Torsten Schulz: „Öl und Bienen“
Saufen, scheitern, sprudeln in der DDR-Provinz
Vom Boxhagener Platz ins Havelland: Torsten Schulz lässt in seinem wunderbar komischen Roman „Öl und Bienen“ jeden Menge skurrile Gestalten auftreten.
CARSTEN OTTE
Der erste Schauplatz ist passenderweise eine Kneipe – um viel Alkohol und andere Rauschmittel wird es in Torsten Schulz’ schillernd schönen Roman „Öl und Bienen“ immer wieder gehen. Ein selbsternannter Heimatchronist mit dem unaussprechlichen Namen Edwin Kronokiewitschky sieht es als seine dringlichste Aufgabe an, das Publikum in „Schrödingers Wirtsstube“, einer Schänke am Rande von Nauen in der Havelländischen Heide, über die unglaubliche Geschichte des ehemaligen Hauptfeldwebels Adalbert Wutzner aufzuklären. Wutzner suchte in den 1920er Jahren vor den Toren der brandenburgischen Kleinstadt nach Erdöl. Als vom Ersten Weltkrieg schwer gebeutelter Soldat glaubte er, dass die Niederlage seines Heimatlandes hätte abgewendet werden können, wenn auf den Schlachtfeldern nur reichlich Erdöl zur Herstellung von Benzin „für Panzer, Lastwagen, Flugzeuge …“ zur Verfügung gestanden hätte.
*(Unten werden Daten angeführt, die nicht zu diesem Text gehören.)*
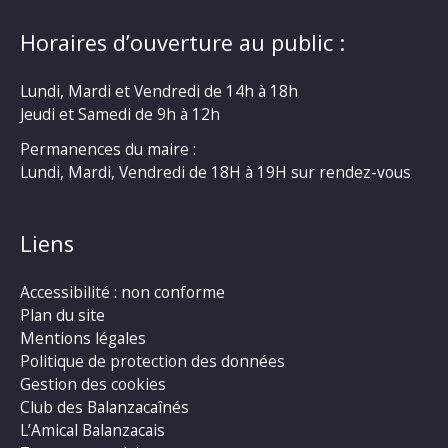
Horaires d’ouverture au public :
Lundi, Mardi et Vendredi de 14h à 18h
Jeudi et Samedi de 9h à 12h
Permanences du maire :
Lundi, Mardi, Vendredi de 18H à 19H sur rendez-vous
Liens
Accessibilité : non conforme
Plan du site
Mentions légales
Politique de protection des données
Gestion des cookies
Club des Balanzacaînés
L’Amical Balanzacais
Zu Beginn ist völlig unklar, in welche Richtung sich die Geschichte entwickeln wird. Aber schon die frappierende Aktualität des Erdölthemas in kriegerischen Zeiten macht die Einstiegszene, die knapp hundert Jahre später, also kurz vor der Pandemie spielt, zu einem literarischen Coup. Gebannt folgt man dem kuriosen Vortrag des Chronisten, der sich in den Redepausen mit Bier und Kräuterlikör abfüllt. Sein hochroter Kopf sieht aus, als würde er gleich platzen. Kein Wunder, dass seine Freunde ihn auch „Blutblase“ nennen.
Adalbert Wutzner jedenfalls, berichtet Blutblase, sei süchtig nach dem Schmierstoff der industriellen Welt gewesen: „Zwei Meter tiefe Löcher hob er aus, stampfte und hüpfte stundenlang in den Gruben, um durch die Vibration, die das Hüpfen auslöste, eine Gegenvibration des Öls zu erzeugen, die er sofort in den Füßen spüren würde, unverkennbar, wie er behauptete, wenn man ihn fragte oder auch wenn man ihn nicht fragte.
Als Adalbert Wutzner durch diese bizarre Methode tatsächlich ein paar Tropfen fand, wurde er, behauptet der beseelt-beduselte Edwin, im Deutschen Reich gefeiert. Andere Ölsucher folgten ihm ins Havelland und gründeten die Siedlung Beutenberge. Nachdem das Öl jedoch nicht in den gewünschten Mengen hatte sprudeln wollen , steckte man Wutzner als „Sündenbock für die unerfüllten Hoffnungen“ ins Gefängnis, wo er auch starb. Sein Sohn Egon erfuhr spät von diesem Drama, und seitdem vibrierte es wie beim Vater in seinen Adern. Ebenfalls ohne Erfolg. Weshalb der frustrierte Egon in den Zweiten Weltkrieg zog und hier erneut mit der Ölknappheit einer Armee konfrontiert war.